Reignite Professional Passion and Purpose Through Lifestyle Medicine

Reignite Professional Passion and Purpose Through Lifestyle Medicine

Written by Cate Collings, MD, DipABLM, FACLM
As originally published on Medscape.com 

Personal testimonies are powerful but research is beginning to back it up. Results of a recent survey published in the American Journal of Health Promotion found that the more lifestyle medicine that practitioners were able to incorporate into their medical practices, the less likely they were to experience burnout. The results "suggested that increased feelings of accomplishment due to improved patient outcomes and reduced depersonalization contribute to reduced burnout."

Other leaders in the lifestyle medicine community, like Liana Lianov, MD, MPH, approach physician well-being through the field of positive psychology and the emerging field of positive health. She is the founder of the Global Positive Health Institute, where the science of positive psychology and healthy lifestyles is applied by primary care and other specialists, including lifestyle medicine practitioners, across a spectrum of care delivery settings.
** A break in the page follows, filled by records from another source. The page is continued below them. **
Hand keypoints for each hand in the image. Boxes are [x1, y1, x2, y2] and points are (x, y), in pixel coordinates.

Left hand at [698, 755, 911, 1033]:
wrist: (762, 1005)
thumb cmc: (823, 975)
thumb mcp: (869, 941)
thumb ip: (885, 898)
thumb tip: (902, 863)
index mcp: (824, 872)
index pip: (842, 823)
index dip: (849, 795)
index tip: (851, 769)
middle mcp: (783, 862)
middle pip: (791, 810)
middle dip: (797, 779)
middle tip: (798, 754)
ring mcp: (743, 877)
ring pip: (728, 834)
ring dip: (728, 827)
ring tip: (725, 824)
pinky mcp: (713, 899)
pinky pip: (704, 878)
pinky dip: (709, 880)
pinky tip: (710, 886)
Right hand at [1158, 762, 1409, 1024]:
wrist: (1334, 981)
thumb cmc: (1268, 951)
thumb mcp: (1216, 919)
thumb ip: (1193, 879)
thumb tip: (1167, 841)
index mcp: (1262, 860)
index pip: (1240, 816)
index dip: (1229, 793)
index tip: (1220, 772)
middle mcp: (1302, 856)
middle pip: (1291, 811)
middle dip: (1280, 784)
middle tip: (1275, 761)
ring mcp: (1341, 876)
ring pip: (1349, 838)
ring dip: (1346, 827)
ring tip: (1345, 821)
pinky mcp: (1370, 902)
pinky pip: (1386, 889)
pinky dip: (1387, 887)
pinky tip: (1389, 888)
ACLM has a member interest group and a special committee focused on happiness science and positive psychology.

Lianov, who was also lead faculty on ACLM's "Physician & Health Professional Well-being" 5-hour CME/CNE/CPE/CE- accredited course, makes the point that while quality self-care is not consistently delineated in the health professional well-being literature, the lifestyle medicine community refers to a defined set of healthy lifestyle interventions. The types and intensity of interventions should be personalized because they depend on the clinician's circumstances, environment, background, prior experiences, culture, and personality. Well-being strategies that combine interventions based in the science of lifestyle medicine and positive health support growth and thriving in the face of — or sometimes even as a result of — the adversities we face. As Lianov puts it, "Clinician well-being is a journey, not a destination."
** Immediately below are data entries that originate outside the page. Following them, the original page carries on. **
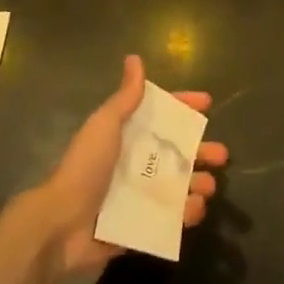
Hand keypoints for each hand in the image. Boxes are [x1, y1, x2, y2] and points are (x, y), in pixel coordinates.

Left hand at [28, 54, 227, 282]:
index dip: (183, 107)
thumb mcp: (105, 125)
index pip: (161, 116)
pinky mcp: (142, 226)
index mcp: (128, 137)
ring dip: (199, 184)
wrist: (62, 223)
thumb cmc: (86, 167)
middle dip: (202, 151)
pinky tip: (194, 209)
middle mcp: (136, 164)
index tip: (208, 103)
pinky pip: (171, 218)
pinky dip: (186, 214)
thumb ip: (125, 97)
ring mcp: (140, 196)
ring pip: (180, 186)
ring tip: (208, 186)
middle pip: (177, 153)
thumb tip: (134, 58)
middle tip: (221, 155)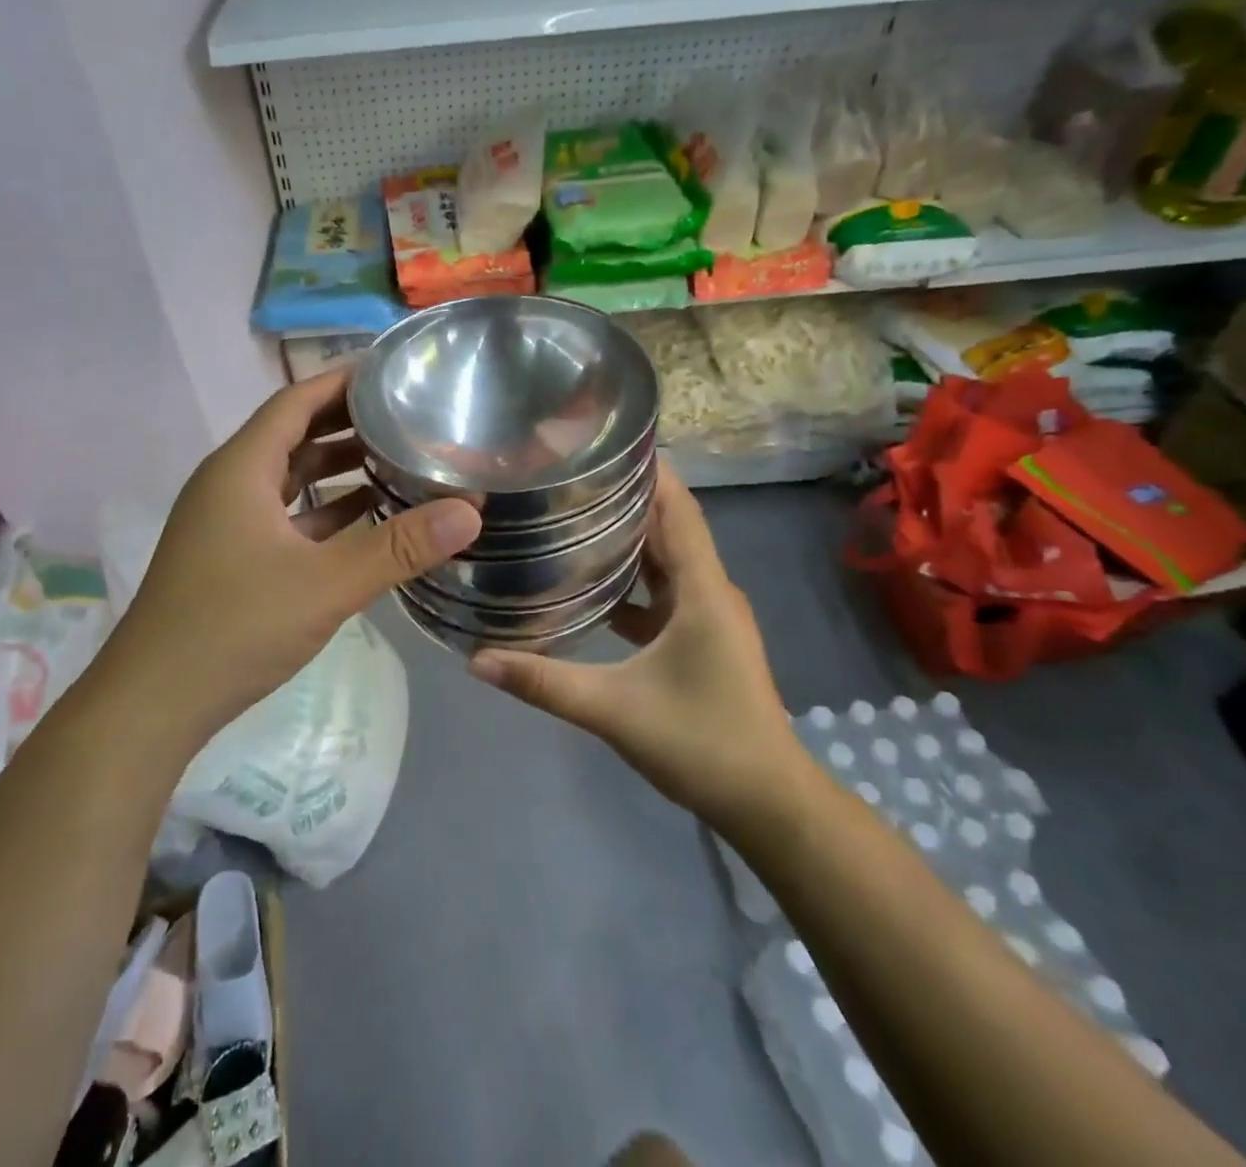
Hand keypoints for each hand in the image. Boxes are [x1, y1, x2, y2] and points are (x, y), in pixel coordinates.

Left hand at [108, 368, 481, 737]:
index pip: (296, 400)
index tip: (391, 369)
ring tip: (396, 458)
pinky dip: (324, 510)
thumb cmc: (234, 627)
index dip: (342, 380)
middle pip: (294, 435)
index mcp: (241, 469)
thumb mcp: (326, 584)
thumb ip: (399, 546)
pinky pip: (286, 516)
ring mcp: (227, 523)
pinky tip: (365, 519)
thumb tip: (470, 511)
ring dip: (337, 467)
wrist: (154, 701)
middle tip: (407, 412)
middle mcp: (229, 484)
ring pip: (290, 478)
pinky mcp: (232, 557)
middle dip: (348, 422)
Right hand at [467, 460, 804, 823]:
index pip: (677, 507)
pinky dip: (631, 579)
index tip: (597, 443)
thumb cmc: (702, 743)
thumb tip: (476, 659)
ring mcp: (708, 615)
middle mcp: (710, 590)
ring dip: (626, 536)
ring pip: (665, 558)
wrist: (768, 803)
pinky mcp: (701, 638)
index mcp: (702, 589)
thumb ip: (544, 682)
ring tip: (570, 515)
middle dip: (624, 495)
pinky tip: (589, 584)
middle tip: (566, 476)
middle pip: (669, 524)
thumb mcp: (614, 710)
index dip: (645, 469)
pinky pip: (663, 591)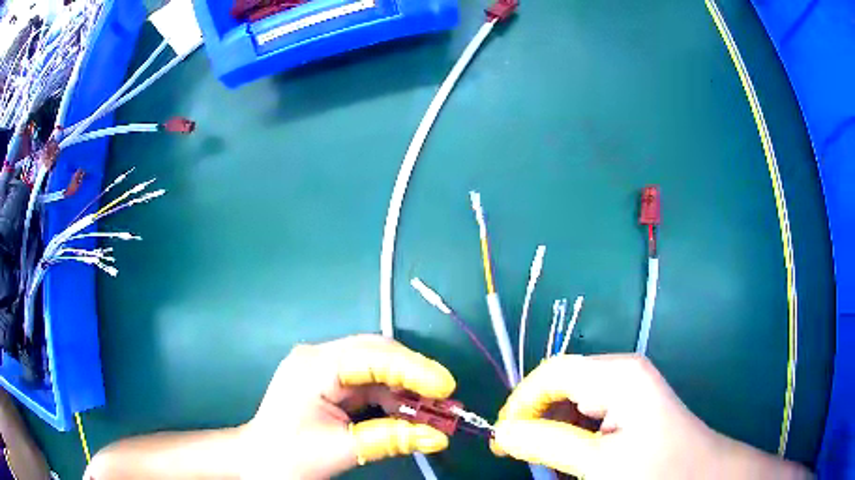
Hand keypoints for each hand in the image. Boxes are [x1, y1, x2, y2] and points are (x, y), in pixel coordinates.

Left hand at [240, 334, 455, 478]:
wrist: (258, 462)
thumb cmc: (289, 457)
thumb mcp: (341, 450)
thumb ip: (390, 439)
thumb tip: (439, 436)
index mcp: (313, 367)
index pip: (371, 355)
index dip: (412, 369)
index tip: (446, 387)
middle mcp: (319, 358)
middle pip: (377, 355)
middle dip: (415, 376)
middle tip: (447, 398)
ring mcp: (324, 369)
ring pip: (378, 370)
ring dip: (408, 390)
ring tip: (437, 410)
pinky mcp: (331, 384)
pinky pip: (371, 385)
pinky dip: (394, 400)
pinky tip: (412, 414)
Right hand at [492, 355, 809, 478]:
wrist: (699, 474)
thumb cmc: (655, 468)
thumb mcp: (597, 462)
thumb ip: (547, 444)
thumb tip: (502, 433)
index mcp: (617, 373)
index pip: (551, 373)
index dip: (521, 402)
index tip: (502, 439)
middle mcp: (620, 371)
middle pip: (560, 386)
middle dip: (536, 420)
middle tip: (518, 455)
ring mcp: (626, 387)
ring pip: (571, 402)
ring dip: (552, 431)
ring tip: (549, 462)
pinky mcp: (630, 403)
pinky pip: (587, 414)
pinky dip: (571, 436)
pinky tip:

To be sure, a lifestyle medicine–focused commitment to self-care does not resolve the system-level obstacles we face. It can, however, transform how we respond and cope with those frustrations, help us find deeper meaning in our work, and better shine our positive healing powers onto the patients we serve. ACLM's annual conference in October has a virtual attendance option that is an excellent opportunity for unfamiliar clinicians to dip a toe in the water and find out whether lifestyle medicine appeals to them. A post-conference virtual workshop will be offered on physician and health professional well-being and how you can lead workshops on this topic in your healthcare settings. Participating in these events could very well be the first step to rediscovering the joy and purpose too often missing from our profession.